**To-do item**
Reproduce every line of the material below with no changes, omitting the pictures.

Saved entries

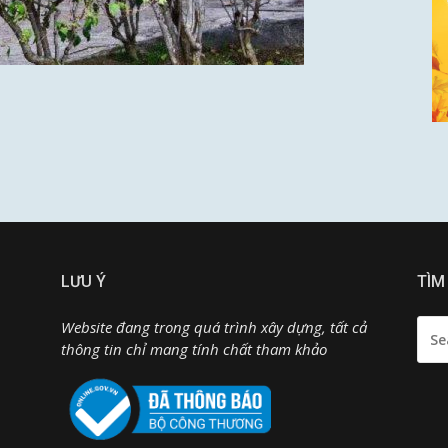
LƯU Ý
TÌM
SEA
Website đang trong quá trình xây dựng, tất cả
FOR:
thông tin chỉ mang tính chất tham khảo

**Answer for the task**
LƯU Ý
TÌM
SEA
Website đang trong quá trình xây dựng, tất cả
FOR:
thông tin chỉ mang tính chất tham khảo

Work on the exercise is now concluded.